Model interpretability and visualization

To enhance the clinical interpretability of our framework, Grad-CAM was employed to visualize the regions that most influenced the model’s predictions. Figure 12 presents heatmaps overlaid on the Clock Drawing, Cube Copying, and Trail Making test images. The highlighted regions correspond to clinically meaningful features such as clock digits, cube corners, and trail junctions, illustrating that the ResViT model effectively captures task-specific cognitive representations. These attention patterns align closely with expert clinical assessment criteria, thereby reinforcing the model’s explainability and its potential utility in automated MCI evaluation.

Fig. 12
Fig. 12
Full size image

Grad-CAM visualizations of the proposed ResViT model across different cognitive drawing tasks. The attention heatmaps highlight regions that most contributed to MCI classification, illustrating the model’s focus on clinically relevant structures such as digits, edges, and trail paths.

Conclusion

This study demonstrates that the integration of ResNet and Vision Transformer architectures enhances the detection of early indicators of cognitive decline.
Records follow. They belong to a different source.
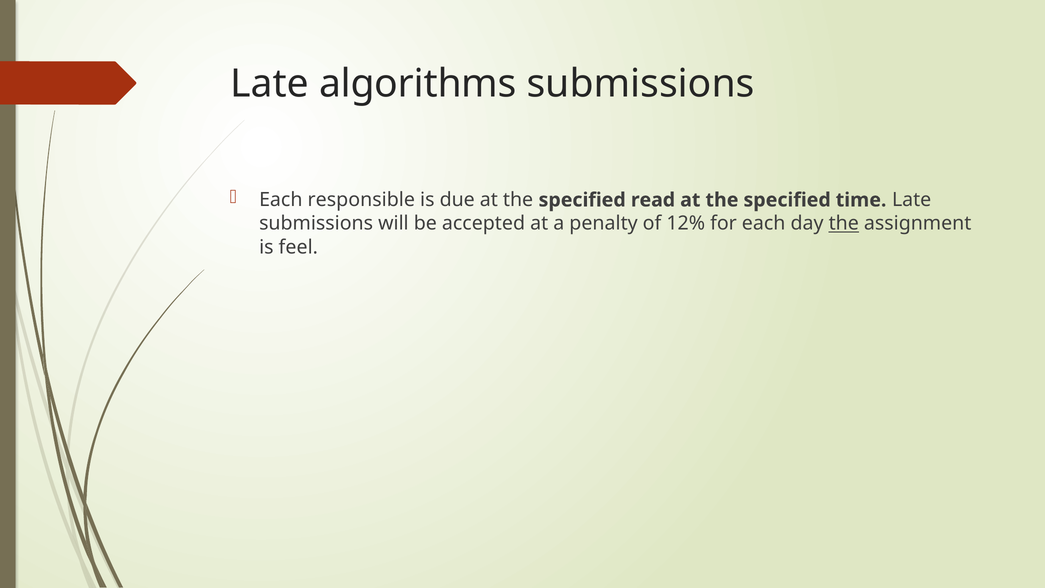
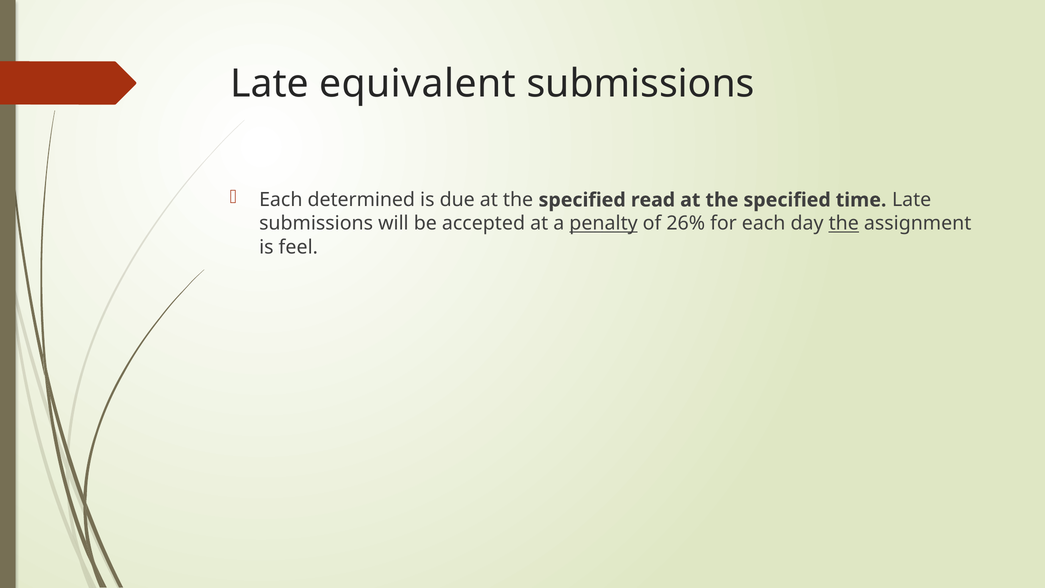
algorithms: algorithms -> equivalent
responsible: responsible -> determined
penalty underline: none -> present
12%: 12% -> 26%
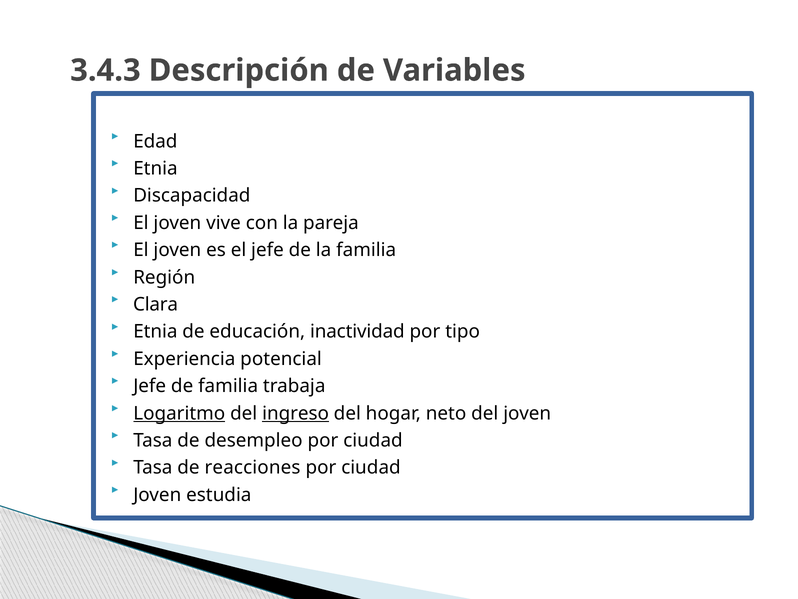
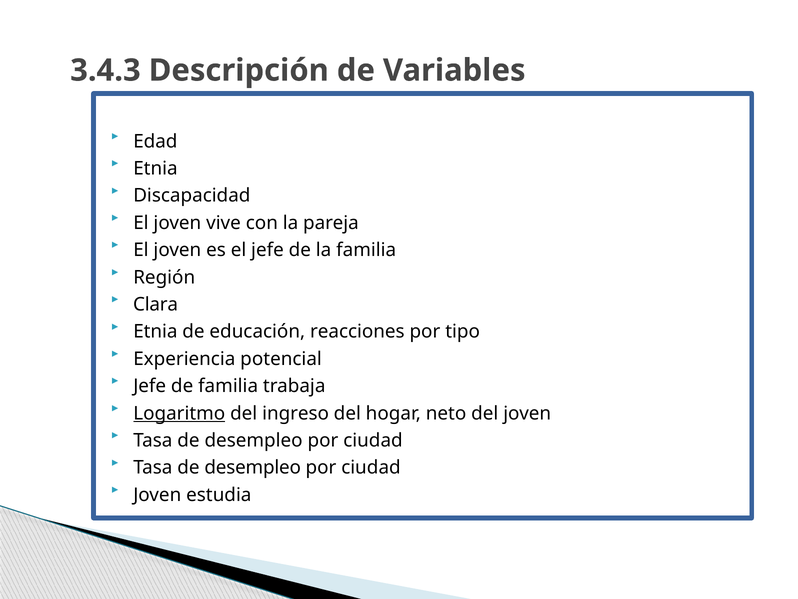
inactividad: inactividad -> reacciones
ingreso underline: present -> none
reacciones at (253, 467): reacciones -> desempleo
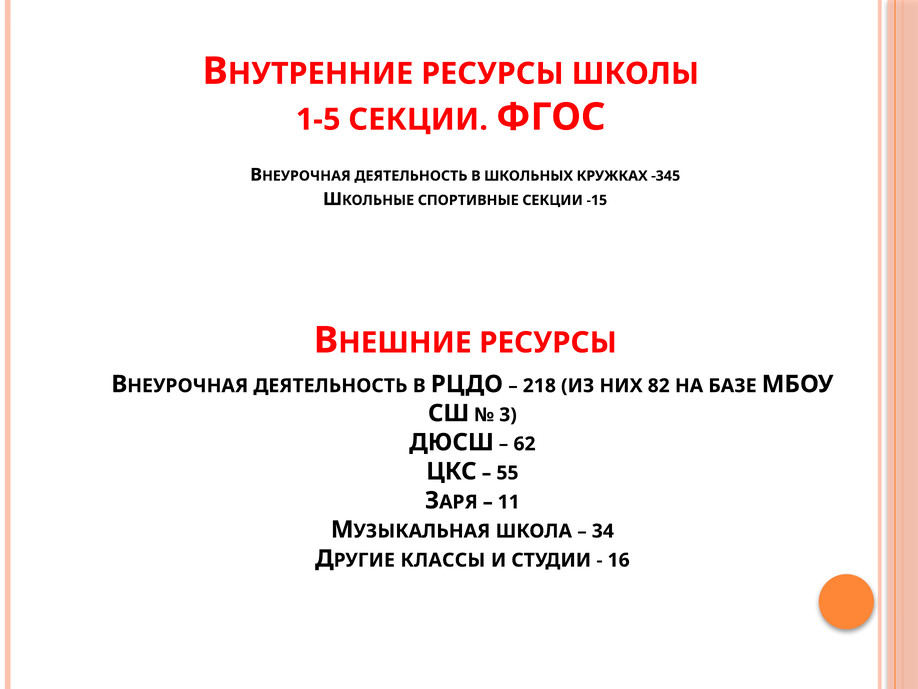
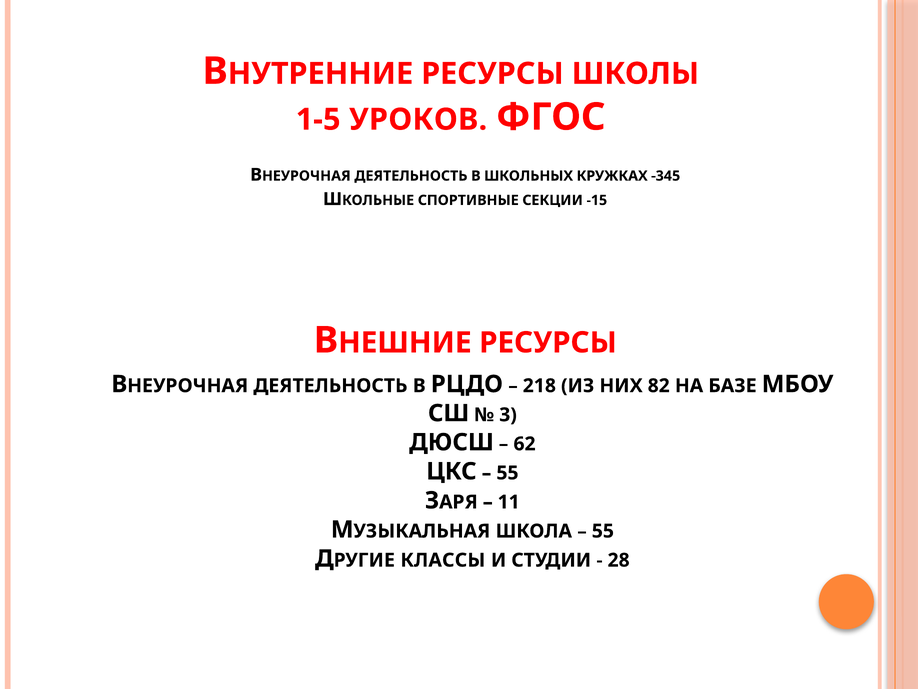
1-5 СЕКЦИИ: СЕКЦИИ -> УРОКОВ
34 at (603, 531): 34 -> 55
16: 16 -> 28
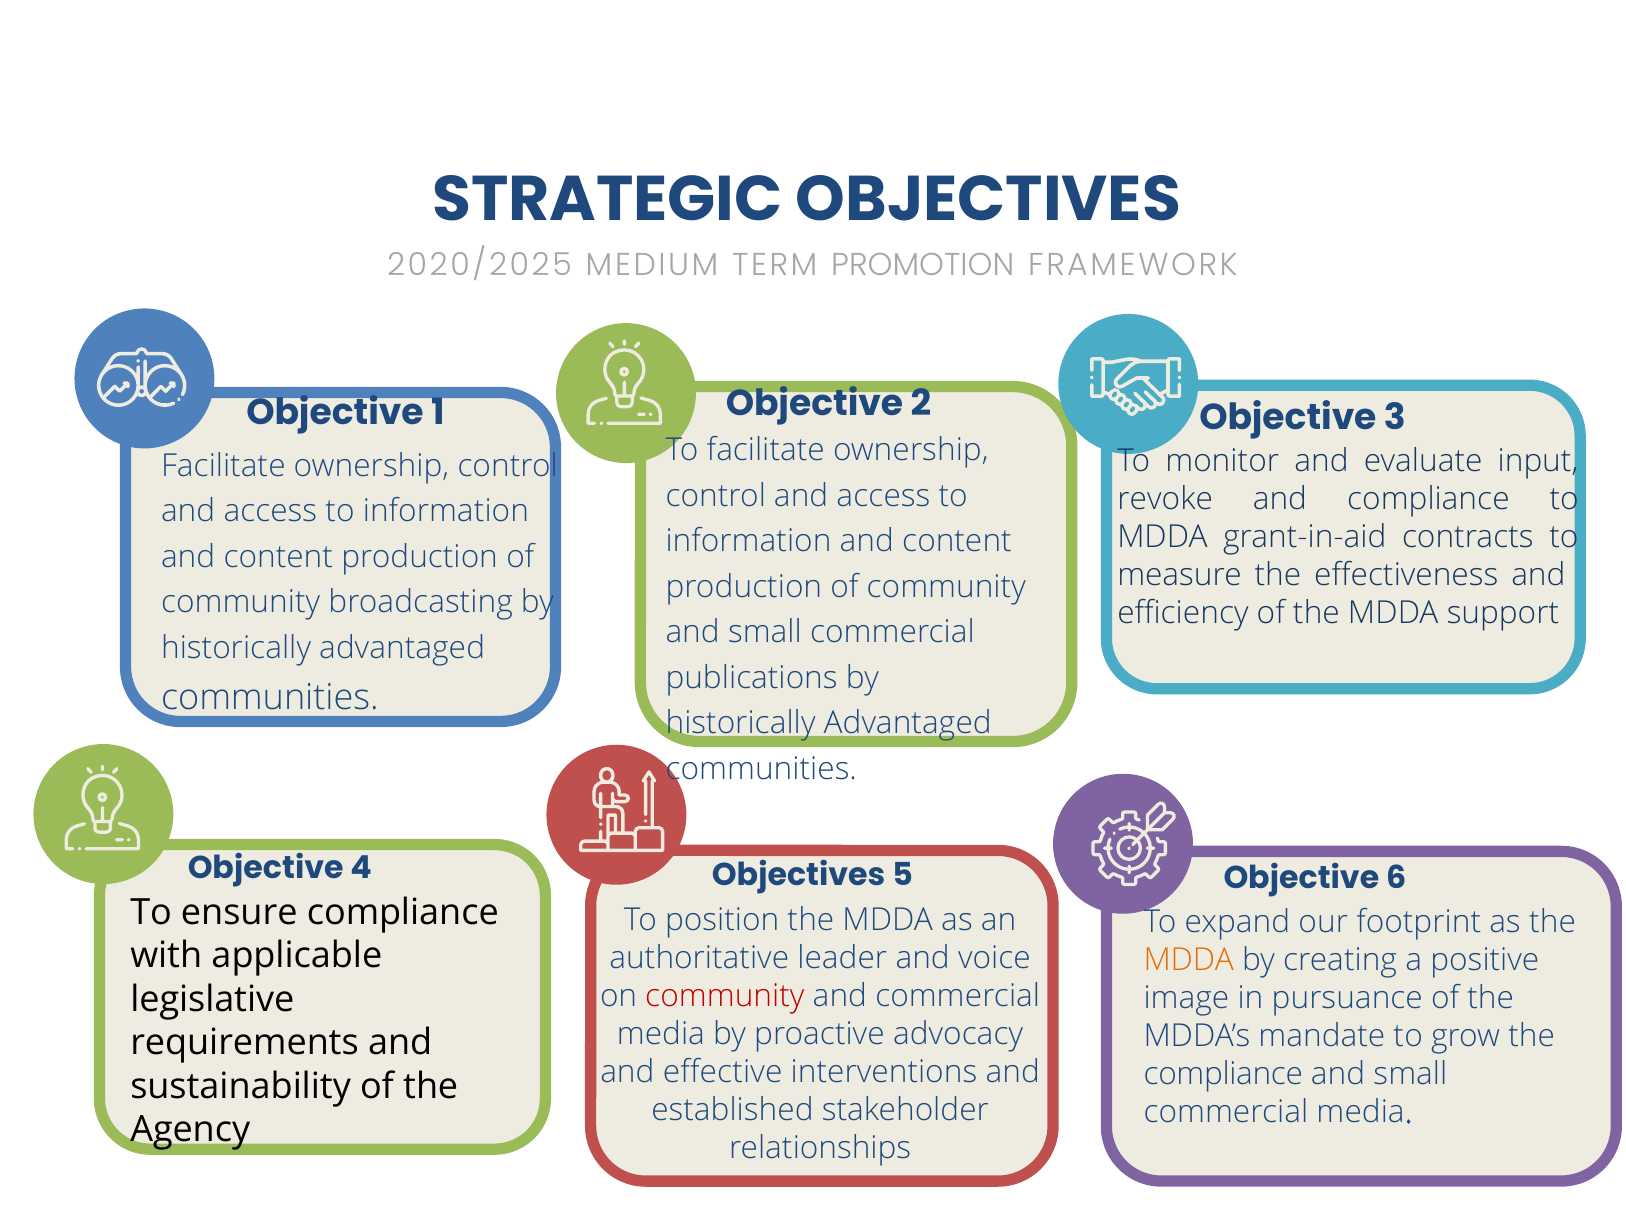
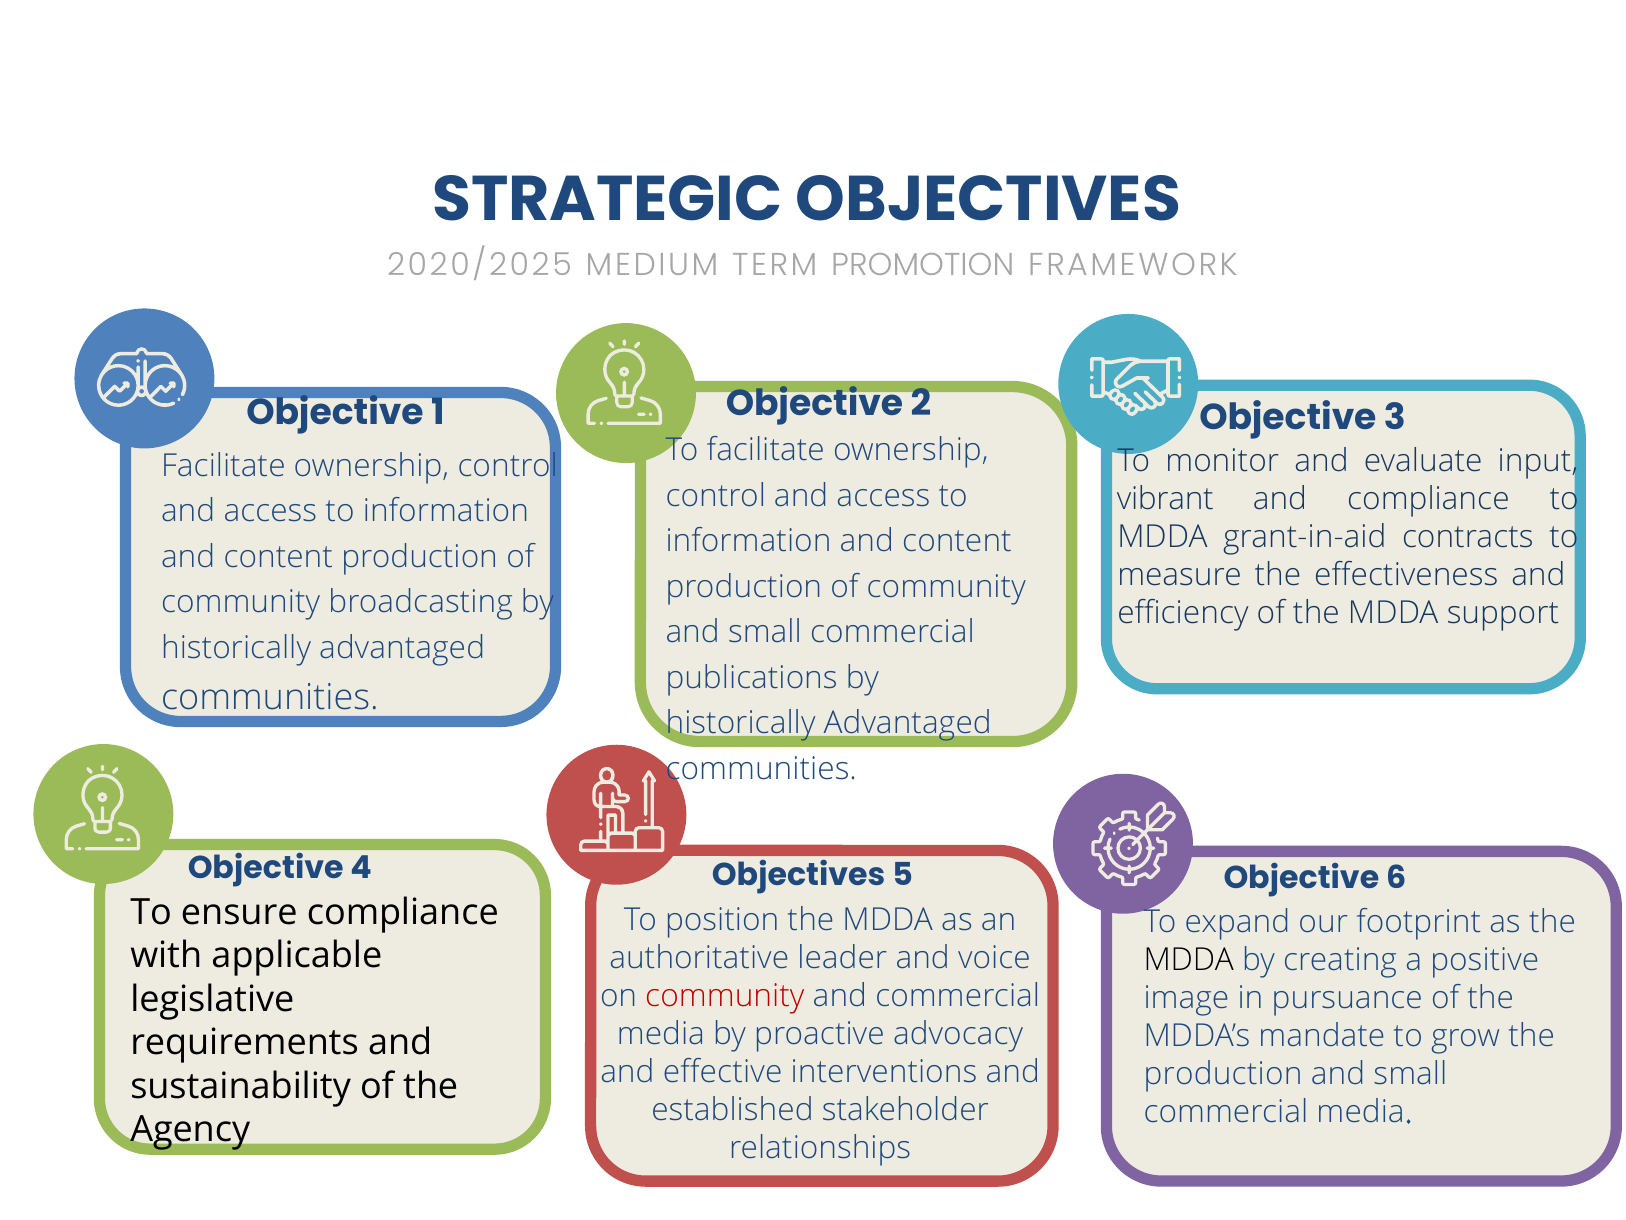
revoke: revoke -> vibrant
MDDA at (1189, 960) colour: orange -> black
compliance at (1223, 1074): compliance -> production
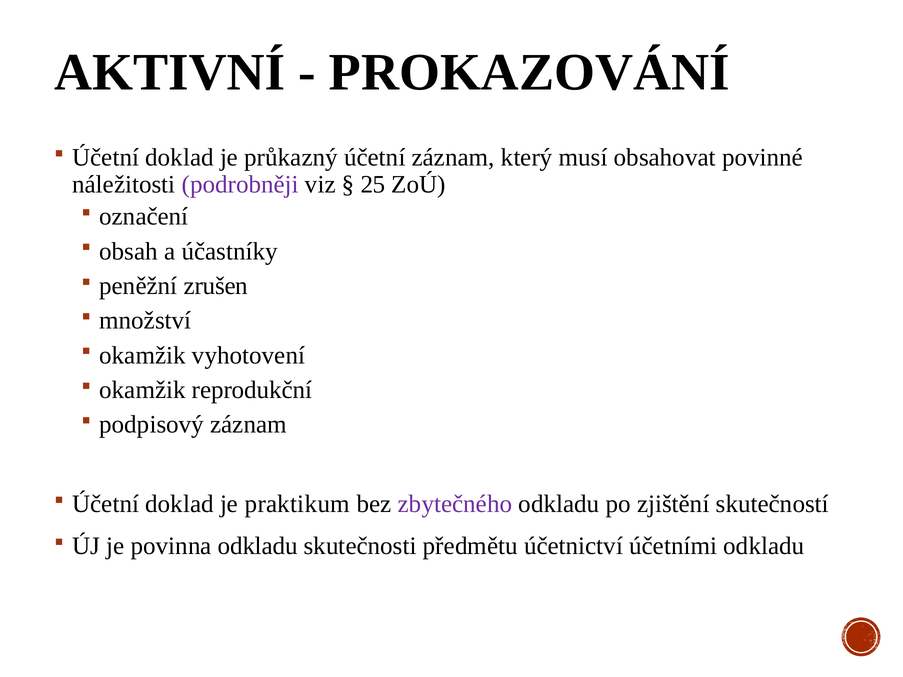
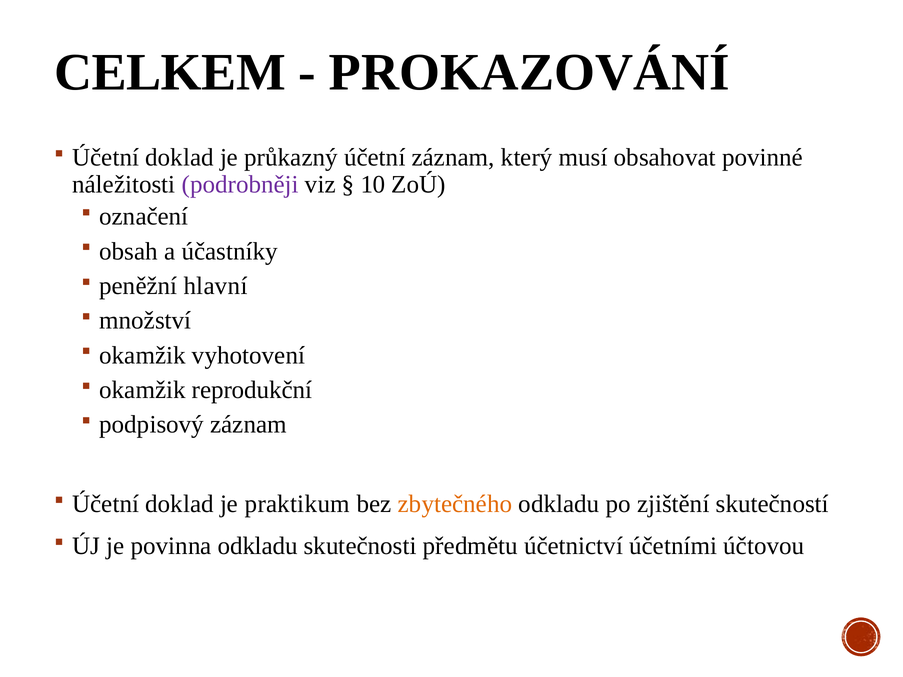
AKTIVNÍ: AKTIVNÍ -> CELKEM
25: 25 -> 10
zrušen: zrušen -> hlavní
zbytečného colour: purple -> orange
účetními odkladu: odkladu -> účtovou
Through the analysis of multiple drawing-based cognitive tasks, the proposed ResViT model effectively captures both fine motor precision and global spatial patterns, which are commonly impaired in individuals with Mild Cognitive Impairment (MCI). While the model isn’t perfect, struggling with imbalanced data and a narrow age range it highlights the potential of AI to make cognitive screening faster and more consistent. Future work could expand datasets to include younger adults and integrate educational background data, helping the model adapt to diverse populations. Ultimately, tools like ResViT could empower clinics with low-cost, automated screenings, catching warning signs earlier and giving families more time to plan. The path forward isn’t just about better algorithms, but about building systems that understand the real-world complexity of human health.